What to check on the label:
- Does it list EPA and DHA separately (in mg)? If it only lists “omega-3” without an EPA/DHA breakdown, it’s hard to know what you’re actually getting.
- Is it DHA-dominant or EPA-balanced? Many algal products are heavily DHA-focused (designed for general wellness), and may contain very little EPA.
- For skin outcomes, clinics often prefer formulas that provide meaningful EPA alongside DHA, as EPA is commonly associated with inflammation balance and barrier support, while DHA plays a more structural role.
Example: a vegan algal omega may list a high DHA number but only trace EPA (for instance, around 1000mg DHA with 10mg EPA). That can be a great DHA supplement, but it’s not necessarily a like-for-like alternative to a skin-targeted omega formula that delivers a more meaningful EPA dose.
For comparison, two soft gels of Advanced Nutrition Programme™ Skin Omegas+ provide EPA 356mg and DHA 238mg, alongside evening primrose oil (a source of omega-6 fatty acids, including GLA).

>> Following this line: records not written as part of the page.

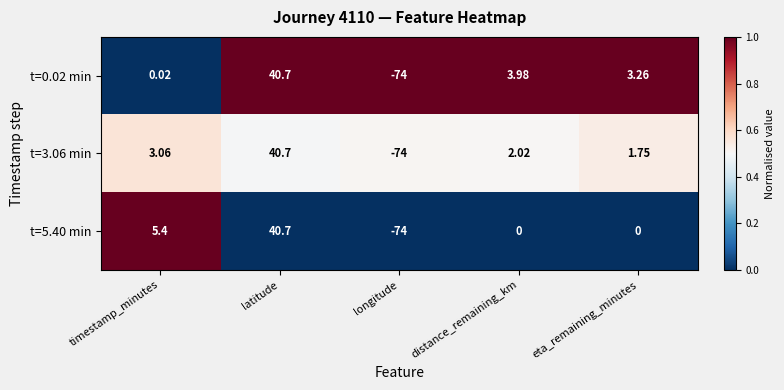

Which category has the lowest value across all series?

longitude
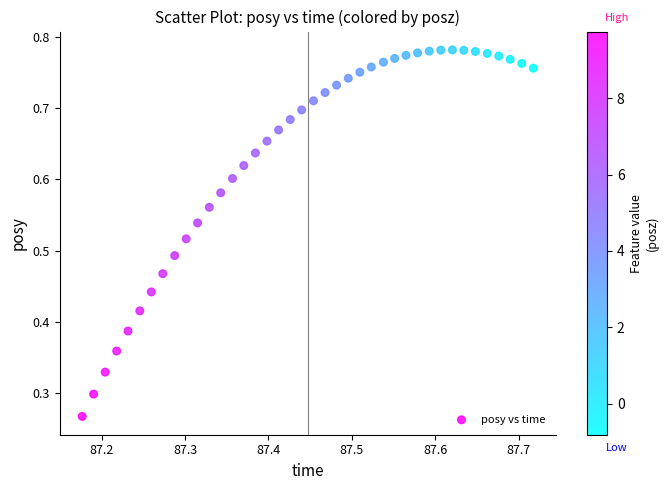

Count the number of points in this scatter plot.

40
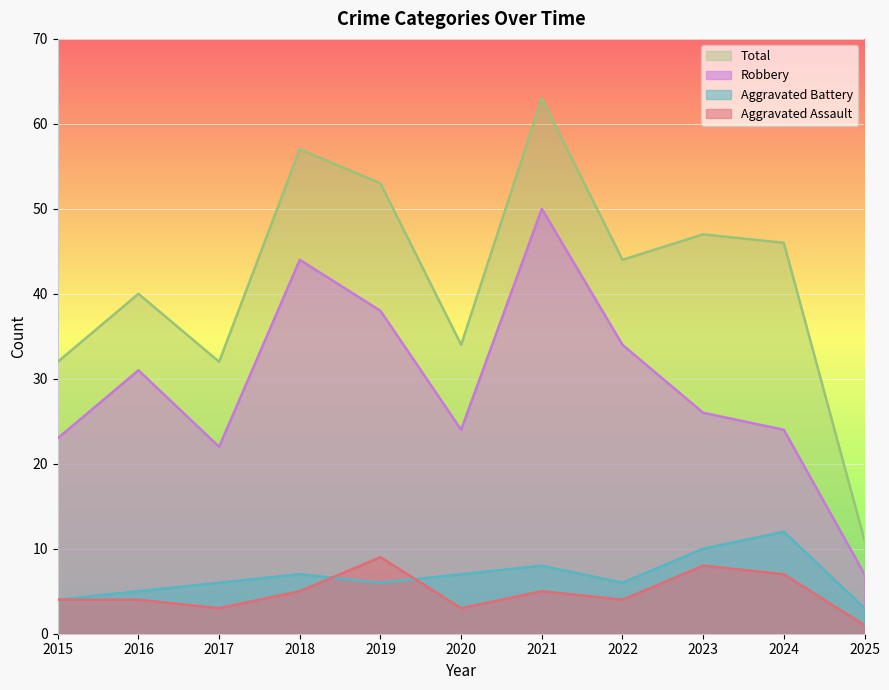

True or false: Aggravated Battery and Robbery intersect in this chart.

False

Omega-6: why GLA (evening primrose oil) matters for skin
Omega-6 fatty acids also play a role in barrier function, and one of the most skin-relevant forms is GLA (Gamma-Linolenic Acid). GLA is commonly used to support skin comfort, hydration, and barrier integrity, particularly when skin feels dry or out of balance. Evening primrose oil is a well-known source of GLA, which is why it’s often paired with omega-3s in skin-focused formulations.

Skin Omegas+: a skin-targeted omega formula
Advanced Nutrition Programme™ Skin Omegas+ combines direct EPA and DHA delivery (omega-3) with GLA (omega-6 from evening primrose oil), plus Vitamin A which contributes to the maintenance of normal skin. This combination is designed to support skin barrier function, hydration and overall skin resilience, making it a strong option for clinics wanting a skin-specific omega supplement.

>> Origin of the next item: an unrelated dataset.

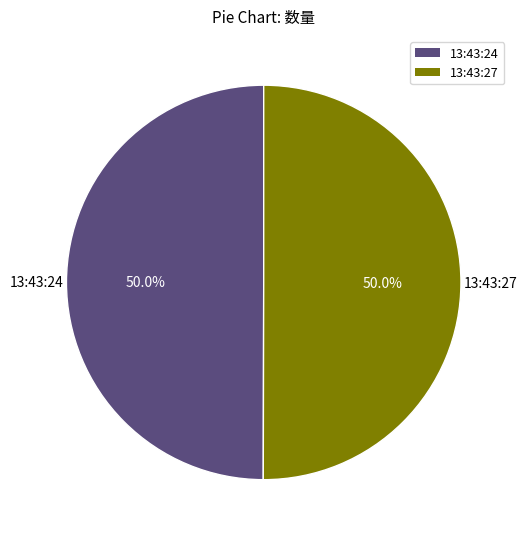

To the nearest percent, what portion does 13:43:27 represent?

50%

What results can clients expect?
Omegas support the skin gradually, because they work at the level of cell membranes and barrier function. Encourage clients to take their supplement consistently and allow a meaningful trial period. Many clinics assess progress over 8–12 weeks, particularly for dryness, barrier comfort, and overall skin balance.
How to choose the right omega supplement (a simple clinic checklist)

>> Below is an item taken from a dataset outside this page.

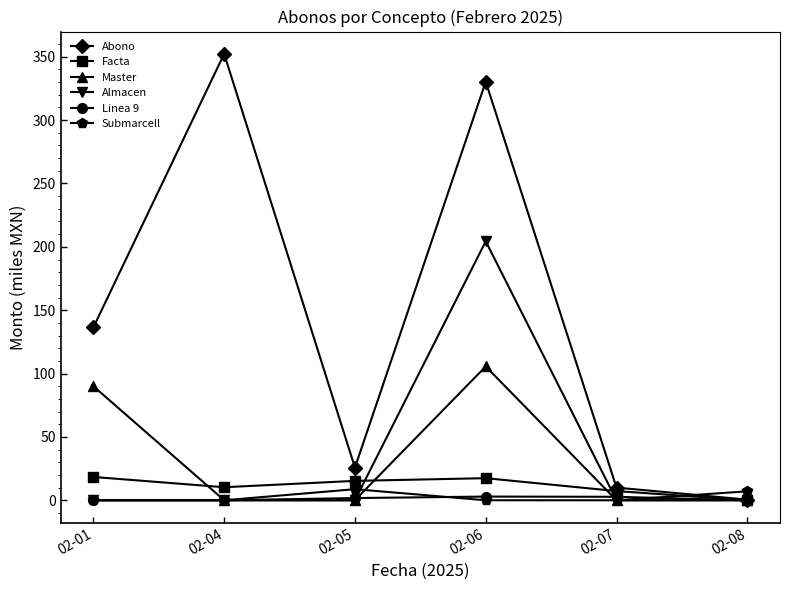

What is the value of the Submarcell point at the 3rd from the left?

8.7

- If your goal is skin results, prioritise a product that lists EPA and DHA amounts (direct delivery, no conversion required).
- If the product lists ALA only, set expectations that results may be more variable because it relies on individual conversion to EPA/DHA.
- If the client is vegan, look for algal oil products that provide EPA/DHA directly (rather than plant oils that only provide ALA).
- Consider the full formula: omega-3 (EPA/DHA) plus skin-relevant omega-6 (GLA) can be a strong combination for barrier-focused support.
Why quality matters
Omega-3 oils can be prone to oxidation (freshness matters). When selecting an omega supplement for long-term use, look for evidence of quality testing and stability standards, along with clear labelling of the omega-3 forms and amounts provided.